How to Distinguish Nonexponentiality and Nonlinearity in Isothermal Structural Relaxation of Glass-Forming Materials

Abstract

The nonexponentiality and nonlinearity are two essential features of the structural relaxation in any glass-forming material, which seem to be inextricably bound together by the material time. It is shown that the temperature down-jump and up-jump experiments of the same magnitude Delta T = T-0 - T to the same temperature T provide a clue for their separation. The isothermal structural relaxation can be quantified using the stabilization period on the logarithmic time scale log(t(m)/t(0)). It is described as the sum of the nonexponentiality term 1.181/ss and the nonlinearity term (sigma/2.303)Delta T for the temperature down-jump, and as their difference for the temperature up-jump. The material parameter sigma = -(partial derivative ln tau/partial derivative T-f)(i) quantifies variation of the relaxation time with structural changes at the inflection point of the relaxation curve and is formulated for the most widely used phenomenological models.
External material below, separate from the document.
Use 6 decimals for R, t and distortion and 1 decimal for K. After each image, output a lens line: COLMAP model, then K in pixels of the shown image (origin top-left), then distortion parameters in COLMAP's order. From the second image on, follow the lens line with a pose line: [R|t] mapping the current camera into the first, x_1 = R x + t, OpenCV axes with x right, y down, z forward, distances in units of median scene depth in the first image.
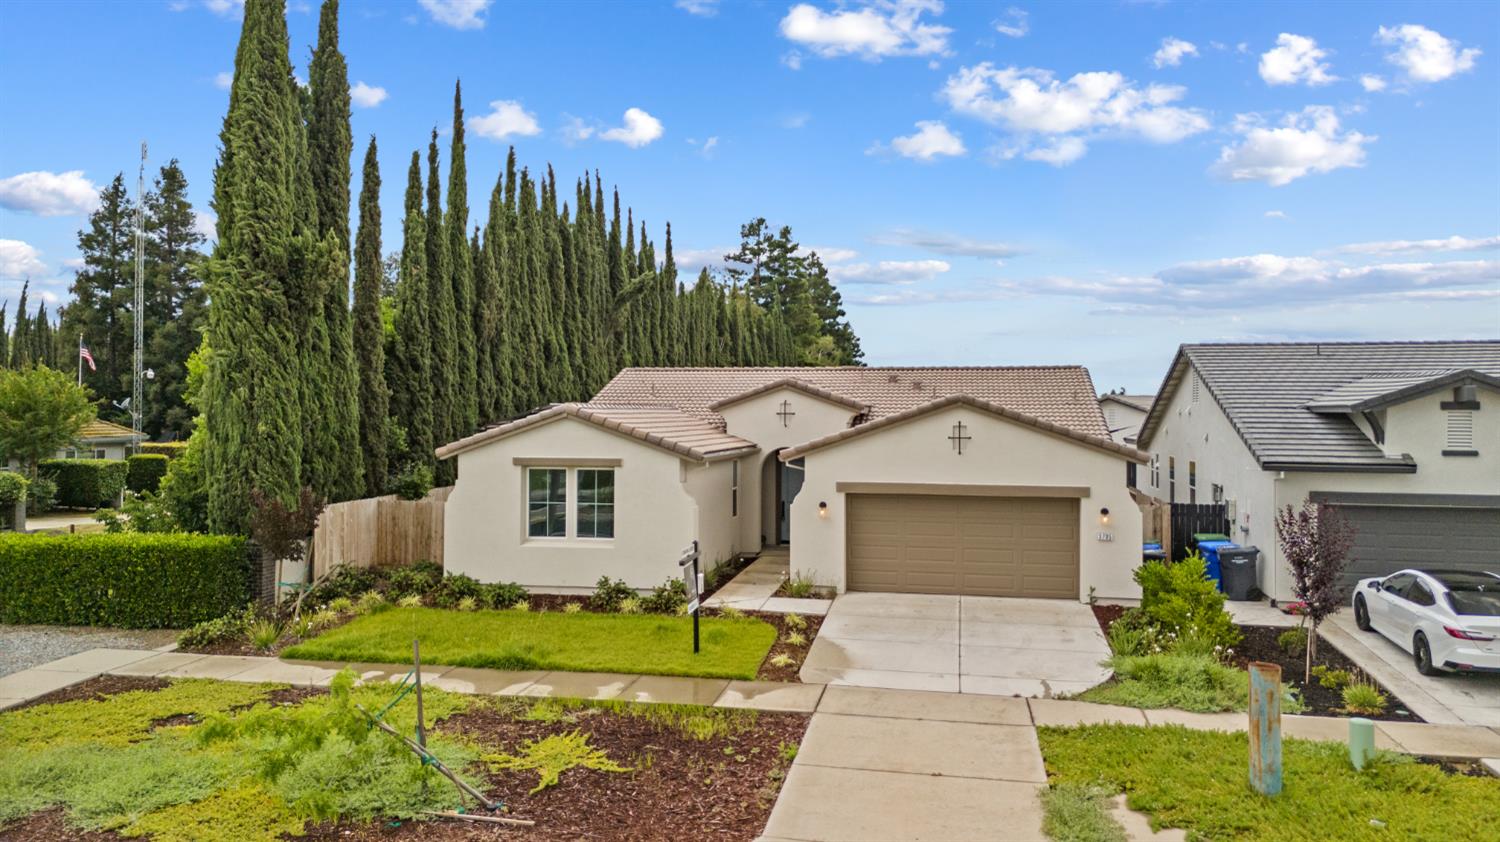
lens RADIAL K [[1102.7, 0, 749.7], [0, 1102.7, 415.0], [0, 0, 1]] dist [0.090456, -0.088180]
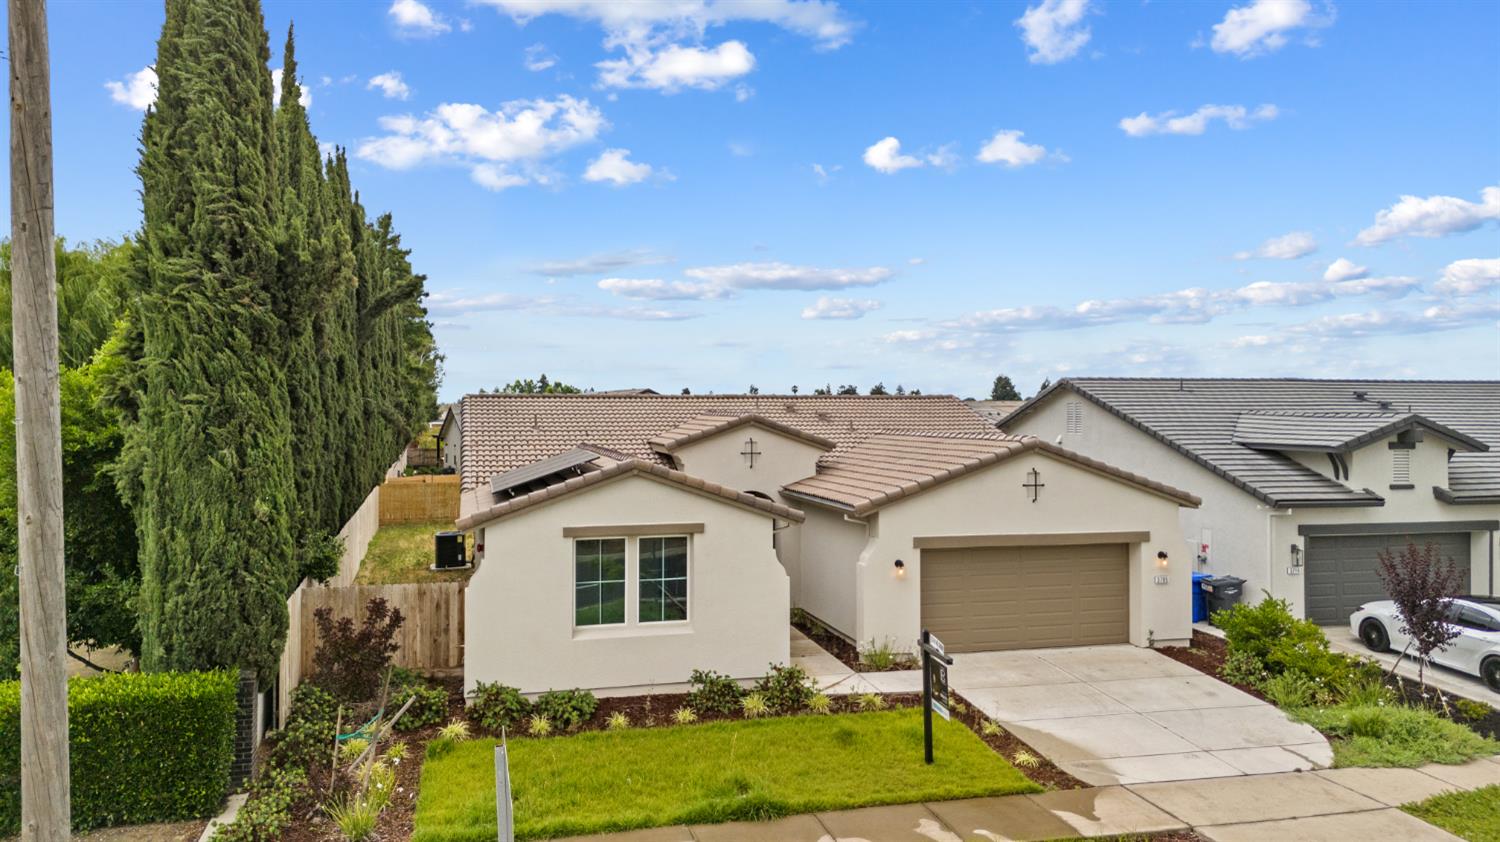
lens RADIAL K [[1106.9, 0, 750.0], [0, 1106.9, 421.0], [0, 0, 1]] dist [0.087270, -0.084186]
pose [[0.901238, -0.008219, 0.433246, -0.448706], [0.005141, 0.999953, 0.008276, -0.044173], [-0.433293, -0.005232, 0.901238, 0.243913]]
The asymmetry of approach to equilibrium after the temperature down-jump and up-jump was first described by Kovacs in 1963. A detailed analysis of this asymmetry is provided, and a simple method for the estimation of the parameters characterizing the nonexponentiality (ss) and nonlinearity (sigma) is proposed. The applicability of this method is tested using previously reported isothermal experimental data as well as calculated data for aging of polymers and other glass-forming materials. This concept illuminates differences in structural relaxation kinetics in a simple and consistent way that can be useful in the design of novel materials and the evaluation of their physical aging treatment.